EXERCISE INSTRUCTIONS -> Reproduce every entry below verbatim, leaving out the pictures.

RECORDS SUPPLIED ->

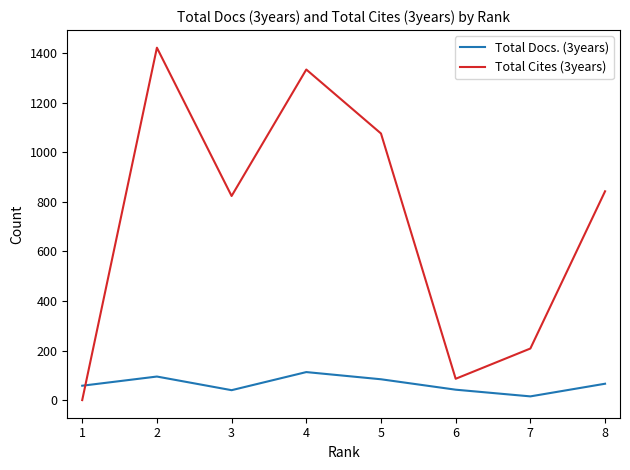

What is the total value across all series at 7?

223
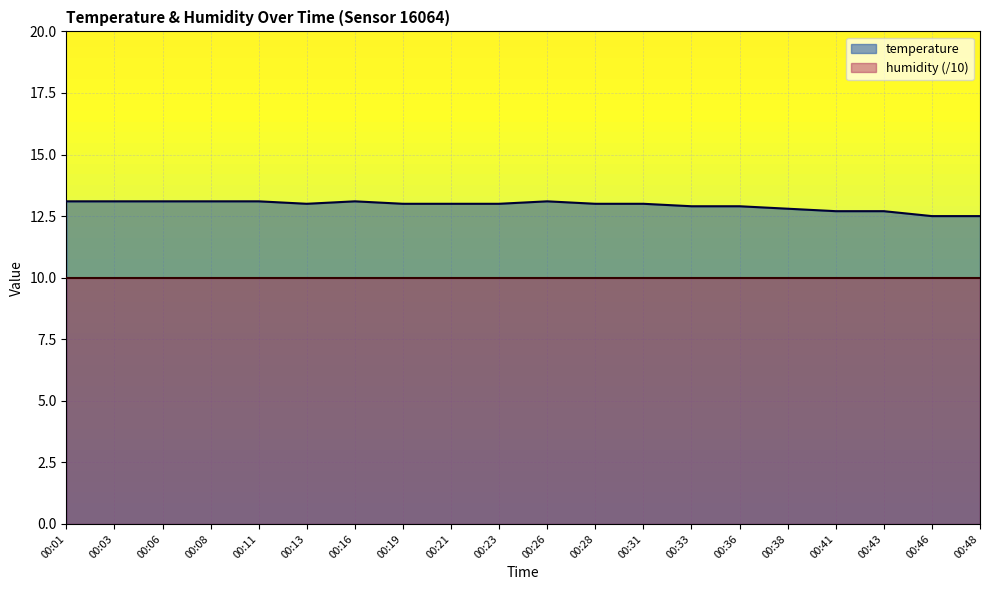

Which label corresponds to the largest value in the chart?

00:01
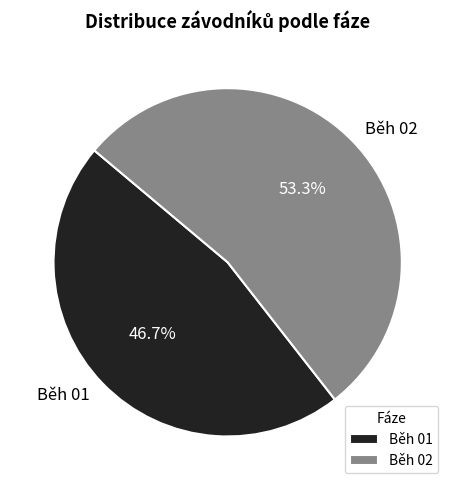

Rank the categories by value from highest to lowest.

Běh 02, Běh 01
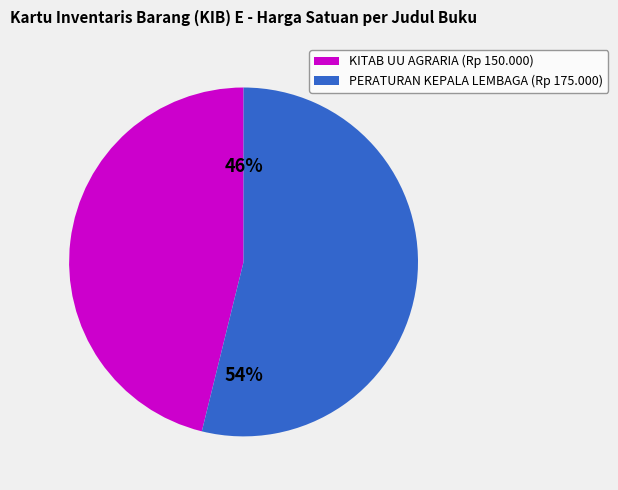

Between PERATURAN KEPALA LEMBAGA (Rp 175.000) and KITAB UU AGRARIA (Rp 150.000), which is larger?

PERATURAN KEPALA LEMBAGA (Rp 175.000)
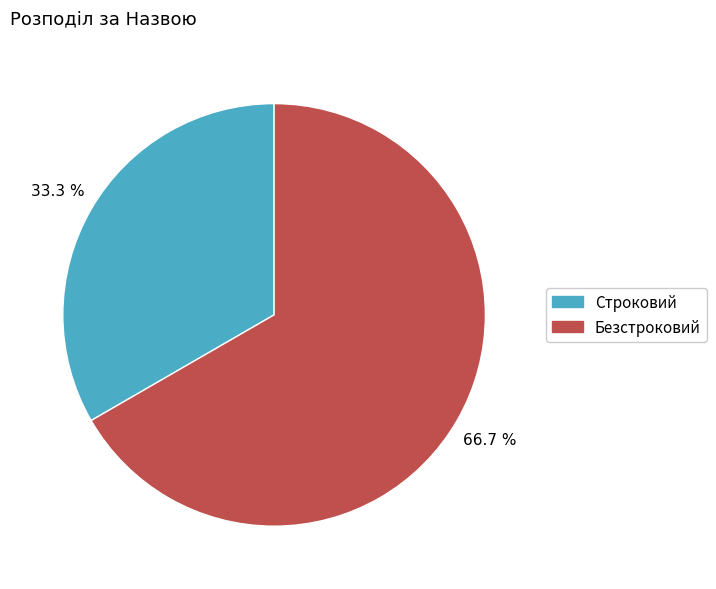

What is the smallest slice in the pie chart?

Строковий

FINAL ANSWER ->
What is the total value across all series at 7?

223

Which label corresponds to the largest value in the chart?

00:01

Rank the categories by value from highest to lowest.

Běh 02, Běh 01

Between PERATURAN KEPALA LEMBAGA (Rp 175.000) and KITAB UU AGRARIA (Rp 150.000), which is larger?

PERATURAN KEPALA LEMBAGA (Rp 175.000)

What is the smallest slice in the pie chart?

Строковий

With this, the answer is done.